What this task involves » Print the records exactly as written, and let no picture into the answer.

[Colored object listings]
== Segment start ==
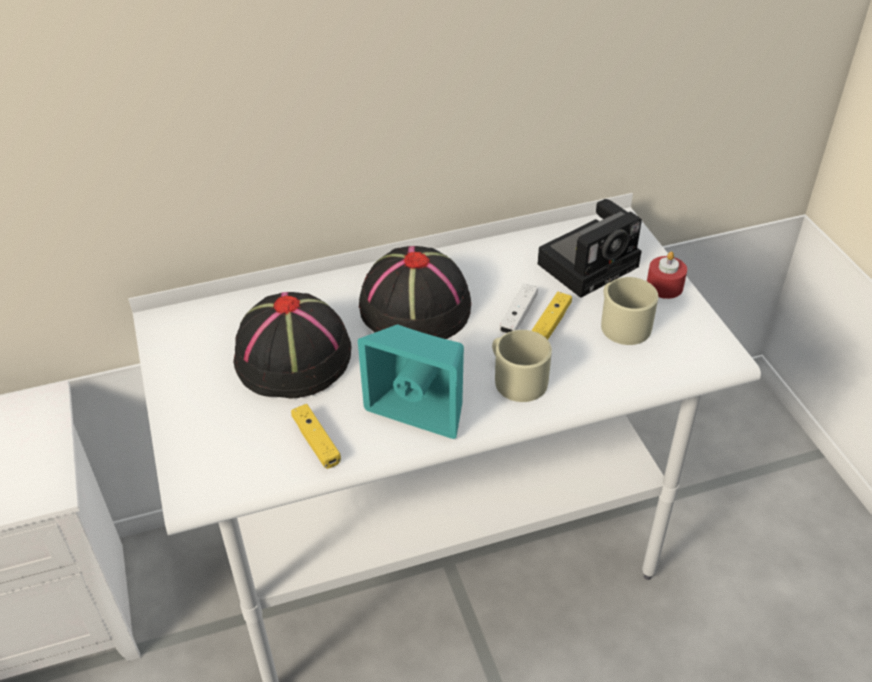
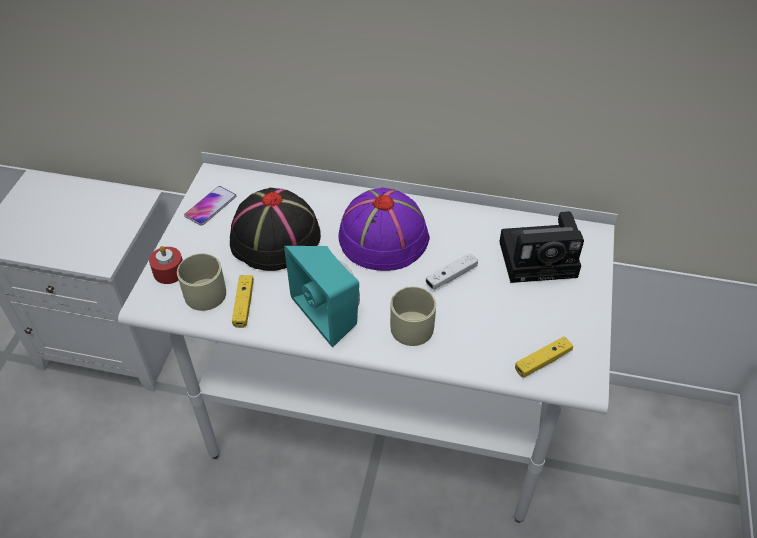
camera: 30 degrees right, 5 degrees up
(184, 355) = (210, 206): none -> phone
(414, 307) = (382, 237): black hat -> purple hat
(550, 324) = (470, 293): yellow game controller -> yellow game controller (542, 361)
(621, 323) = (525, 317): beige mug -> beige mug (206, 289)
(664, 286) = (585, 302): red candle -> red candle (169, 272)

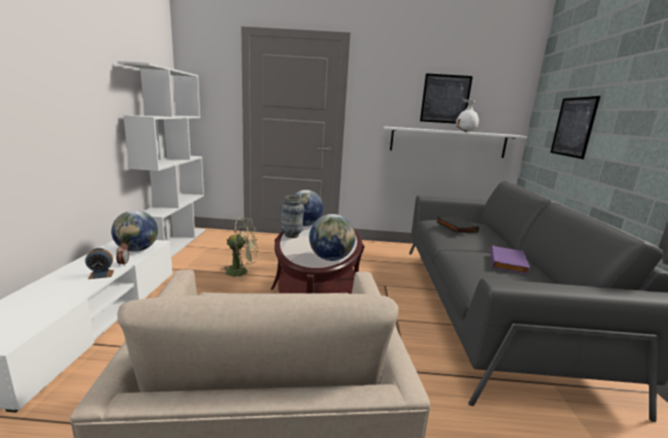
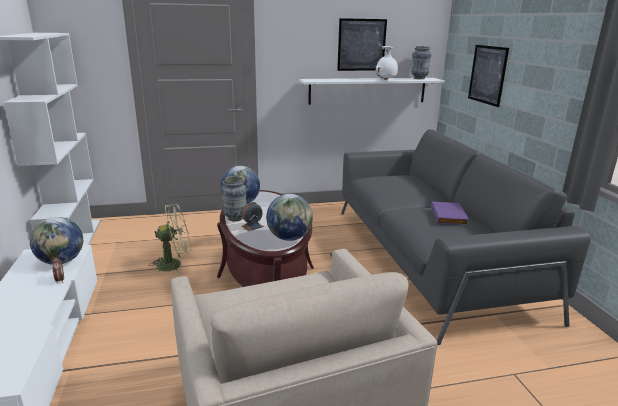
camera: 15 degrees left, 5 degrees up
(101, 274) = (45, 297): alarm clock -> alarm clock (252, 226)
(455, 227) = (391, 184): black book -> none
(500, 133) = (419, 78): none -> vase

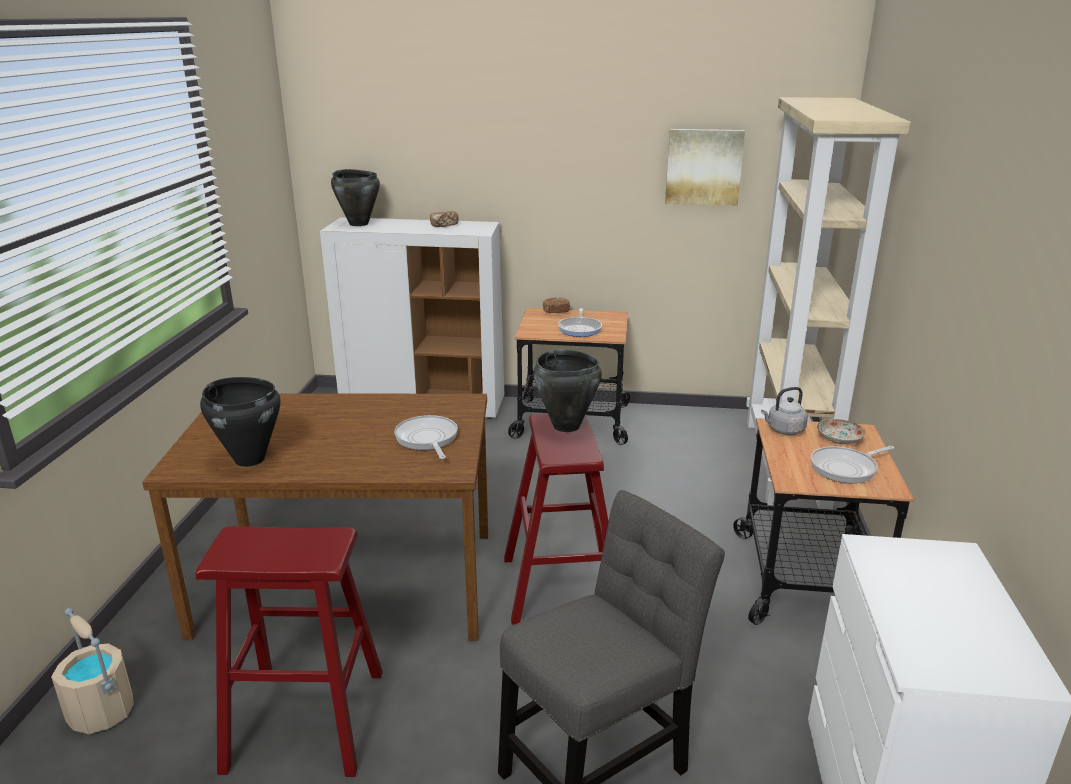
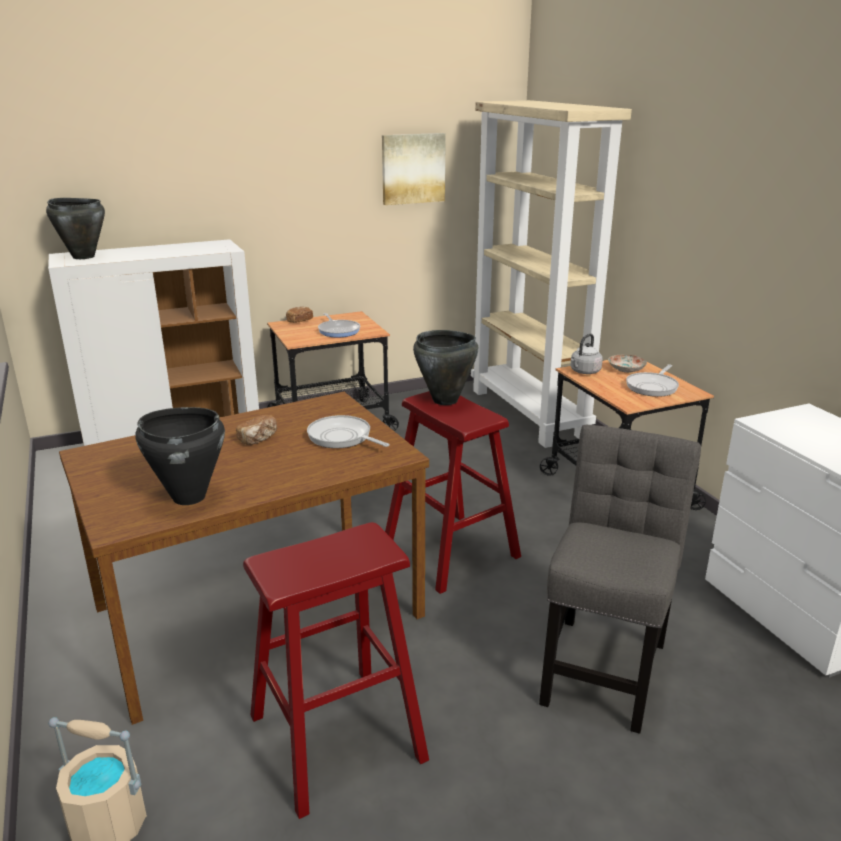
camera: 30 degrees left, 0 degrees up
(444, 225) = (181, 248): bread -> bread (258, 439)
== Segment end ==
Task response »
camera: 30 degrees right, 5 degrees up
(184, 355) = (210, 206): none -> phone
(414, 307) = (382, 237): black hat -> purple hat
(550, 324) = (470, 293): yellow game controller -> yellow game controller (542, 361)
(621, 323) = (525, 317): beige mug -> beige mug (206, 289)
(664, 286) = (585, 302): red candle -> red candle (169, 272)

camera: 15 degrees left, 5 degrees up
(101, 274) = (45, 297): alarm clock -> alarm clock (252, 226)
(455, 227) = (391, 184): black book -> none
(500, 133) = (419, 78): none -> vase

camera: 30 degrees left, 0 degrees up
(444, 225) = (181, 248): bread -> bread (258, 439)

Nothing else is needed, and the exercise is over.